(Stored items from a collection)
——————

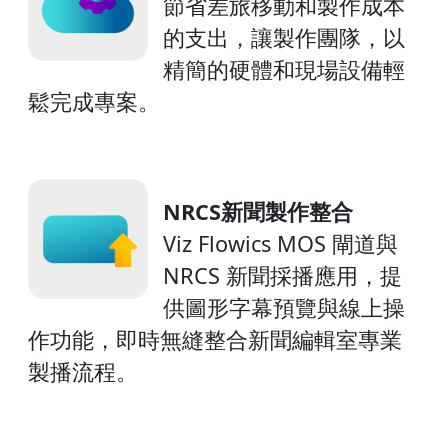
節省差旅移動和製作成本
的支出，讓製作團隊，以
精簡的硬體和現場設備輕
鬆完成專案。
NRCS新聞製作整合
Viz Flowics MOS 閘道與
NRCS 新聞採播應用，提
供圖形字幕預覽與線上操
作功能，即時無縫整合新聞編輯室專業
製播流程。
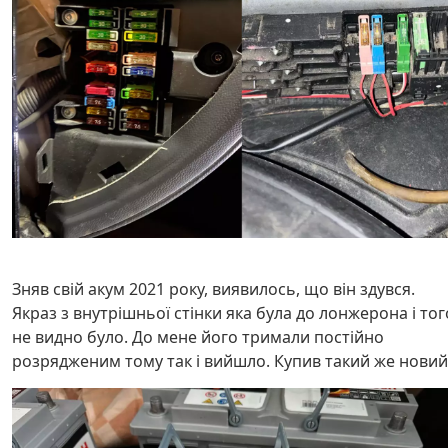
Зняв свій акум 2021 року, виявилось, що він здувся.
Якраз з внутрішньої стінки яка була до лонжерона і тог
не видно було. До мене його тримали постійно
розрядженим тому так і вийшло. Купив такий же новий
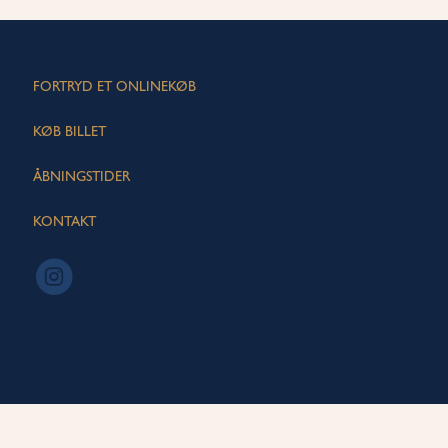
FORTRYD ET ONLINEKØB
KØB BILLET
ÅBNINGSTIDER
KONTAKT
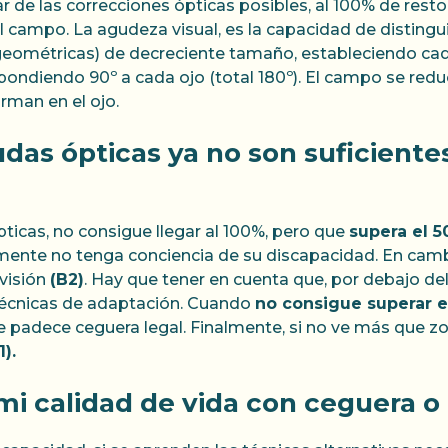
 de las correcciones ópticas posibles, al 100% de resto v
l campo. La agudeza visual, es la capacidad de distinguir
geométricas) de decreciente tamaño, estableciendo cada 
spondiendo 90º a cada ojo (total 180º). El campo se redu
rman en el ojo.
das ópticas ya no son suficientes
ticas, no consigue llegar al 100%, pero que
supera el 5
lemente no tenga conciencia de su discapacidad. En cam
 visión
(B2)
. Hay que tener en cuenta que, por debajo del 
 técnicas de adaptación. Cuando
no consigue superar e
e padece ceguera legal. Finalmente, si no ve más que zo
1).
i calidad de vida con ceguera o 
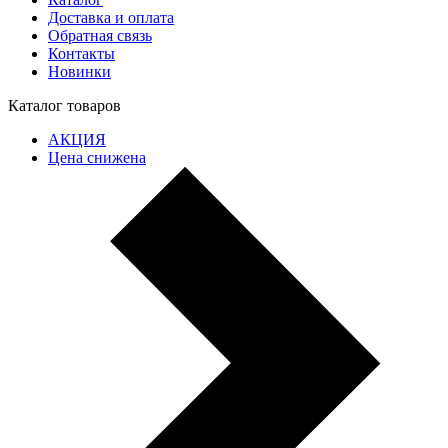
Доставка и оплата
Обратная связь
Контакты
Новинки
Каталог товаров
АКЦИЯ
Цена снижена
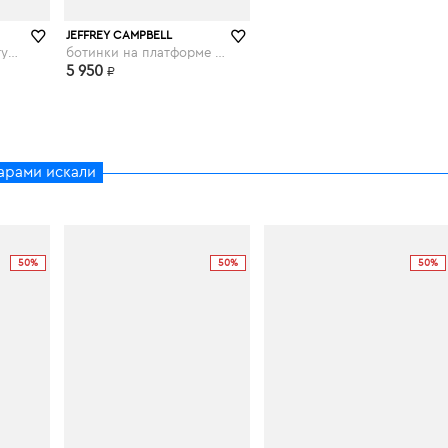
JEFFREY CAMPBELL
Джеффри Кэмпбелл туфли женские SCULLY pink
ботинки на платформе Nirvana coral
5 950
₽
арами искали
50%
50%
50%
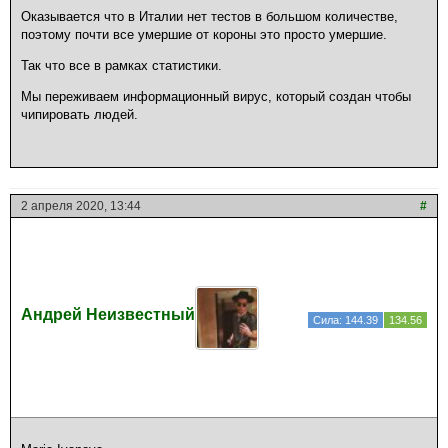
Оказывается что в Италии нет тестов в большом количестве,
поэтому почти все умершие от короны это просто умершие.
Так что все в рамках статистики.
Мы переживаем информационный вирус, который создан чтобы
чипировать людей.
2 апреля 2020, 13:44
#
Андрей Неизвестный
Сила: 144.39
134.56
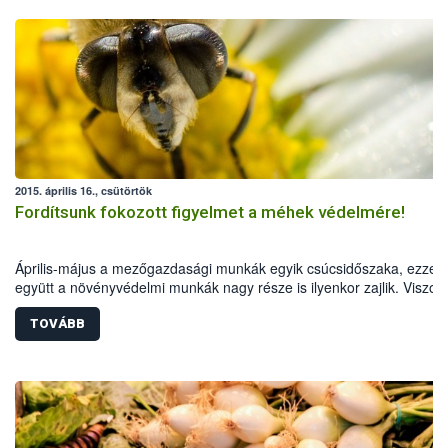
2015. április 16., csütörtök
Fordítsunk fokozott figyelmet a méhek védelmére!
Április-május a mezőgazdasági munkák egyik csúcsidőszaka, ezzel
együtt a növényvédelmi munkák nagy része is ilyenkor zajlik. Viszon
ebben az időszakban virágzik termesztett növényeink jelentős része 
TOVÁBB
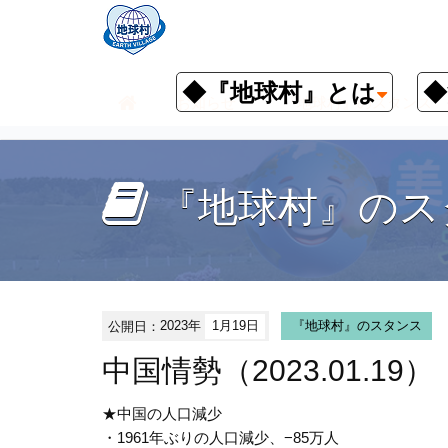
◆『地球村』とは
◆
お知らせ
『地球村』のスタンス
『地球村』のス
公開日：
2023年
1月19日
『地球村』のスタンス
中国情勢（2023.01.19）
★中国の人口減少
・1961年ぶりの人口減少、−85万人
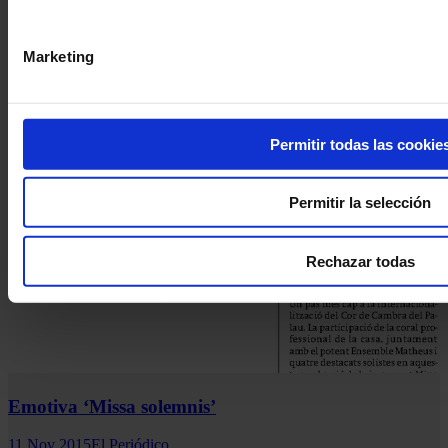
Marketing
Permitir todas las cookie
Permitir la selección
Rechazar todas
Emotiva ‘Missa solemnis’
11 Nov 2015
El Periódico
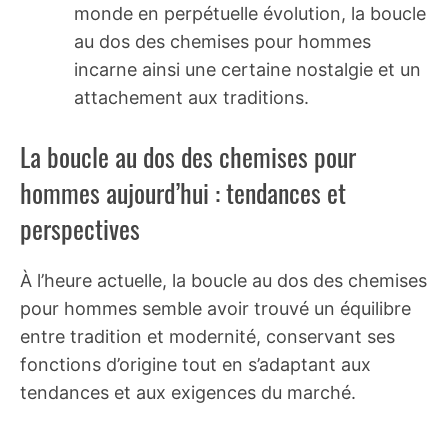
monde en perpétuelle évolution, la boucle
au dos des chemises pour hommes
incarne ainsi une certaine nostalgie et un
attachement aux traditions.
La boucle au dos des chemises pour
hommes aujourd’hui : tendances et
perspectives
À l’heure actuelle, la boucle au dos des chemises
pour hommes semble avoir trouvé un équilibre
entre tradition et modernité, conservant ses
fonctions d’origine tout en s’adaptant aux
tendances et aux exigences du marché.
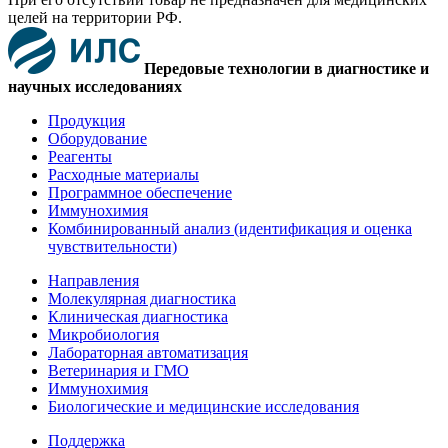
целей на территории РФ.
Передовые технологии в диагностике и
научных исследованиях
Продукция
Оборудование
Реагенты
Расходные материалы
Программное обеспечение
Иммунохимия
Комбинированный анализ (идентификация и оценка
чувствительности)
Направления
Молекулярная диагностика
Клиническая диагностика
Микробиология
Лабораторная автоматизация
Ветеринария и ГМО
Иммунохимия
Биологические и медицинские исследования
Поддержка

——————

→ TASK DESCRIPTION:
Update the text of the items above by changing "Цена снижена" to "Скидка" and leaving every other line as it is. Give all the text again, without the pictures.

→ TASK ANSWER:
節省差旅移動和製作成本
的支出，讓製作團隊，以
精簡的硬體和現場設備輕
鬆完成專案。
NRCS新聞製作整合
Viz Flowics MOS 閘道與
NRCS 新聞採播應用，提
供圖形字幕預覽與線上操
作功能，即時無縫整合新聞編輯室專業
製播流程。
Зняв свій акум 2021 року, виявилось, що він здувся.
Якраз з внутрішньої стінки яка була до лонжерона і тог
не видно було. До мене його тримали постійно
розрядженим тому так і вийшло. Купив такий же новий
FORTRYD ET ONLINEKØB
KØB BILLET
ÅBNINGSTIDER
KONTAKT
 de las correcciones ópticas posibles, al 100% de resto v
l campo. La agudeza visual, es la capacidad de distinguir
geométricas) de decreciente tamaño, estableciendo cada 
spondiendo 90º a cada ojo (total 180º). El campo se redu
rman en el ojo.
das ópticas ya no son suficientes
ticas, no consigue llegar al 100%, pero que
supera el 5
lemente no tenga conciencia de su discapacidad. En cam
 visión
(B2)
. Hay que tener en cuenta que, por debajo del 
 técnicas de adaptación. Cuando
no consigue superar e
e padece ceguera legal. Finalmente, si no ve más que zo
1).
i calidad de vida con ceguera o 
Доставка и оплата
Обратная связь
Контакты
Новинки
Каталог товаров
АКЦИЯ
Скидка
JEFFREY CAMPBELL
Джеффри Кэмпбелл туфли женские SCULLY pink
ботинки на платформе Nirvana coral
5 950
₽
арами искали
50%
50%
50%
Оказывается что в Италии нет тестов в большом количестве,
поэтому почти все умершие от короны это просто умершие.
Так что все в рамках статистики.
Мы переживаем информационный вирус, который создан чтобы
чипировать людей.
2 апреля 2020, 13:44
#
Андрей Неизвестный
Сила: 144.39
134.56
2015. április 16., csütörtök
Fordítsunk fokozott figyelmet a méhek védelmére!
Április-május a mezőgazdasági munkák egyik csúcsidőszaka, ezzel
együtt a növényvédelmi munkák nagy része is ilyenkor zajlik. Viszon
ebben az időszakban virágzik termesztett növényeink jelentős része 
TOVÁBB
◆『地球村』とは
◆
お知らせ
『地球村』のスタンス
『地球村』のス
公開日：
2023年
1月19日
『地球村』のスタンス
中国情勢（2023.01.19）
★中国の人口減少
・1961年ぶりの人口減少、−85万人
Marketing
Permitir todas las cookie
Permitir la selección
Rechazar todas
Emotiva ‘Missa solemnis’
11 Nov 2015
El Periódico
monde en perpétuelle évolution, la boucle
au dos des chemises pour hommes
incarne ainsi une certaine nostalgie et un
attachement aux traditions.
La boucle au dos des chemises pour
hommes aujourd’hui : tendances et
perspectives
À l’heure actuelle, la boucle au dos des chemises
pour hommes semble avoir trouvé un équilibre
entre tradition et modernité, conservant ses
fonctions d’origine tout en s’adaptant aux
tendances et aux exigences du marché.
целей на территории РФ.
Передовые технологии в диагностике и
научных исследованиях
Продукция
Оборудование
Реагенты
Расходные материалы
Программное обеспечение
Иммунохимия
Комбинированный анализ (идентификация и оценка
чувствительности)
Направления
Молекулярная диагностика
Клиническая диагностика
Микробиология
Лабораторная автоматизация
Ветеринария и ГМО
Иммунохимия
Биологические и медицинские исследования
Поддержка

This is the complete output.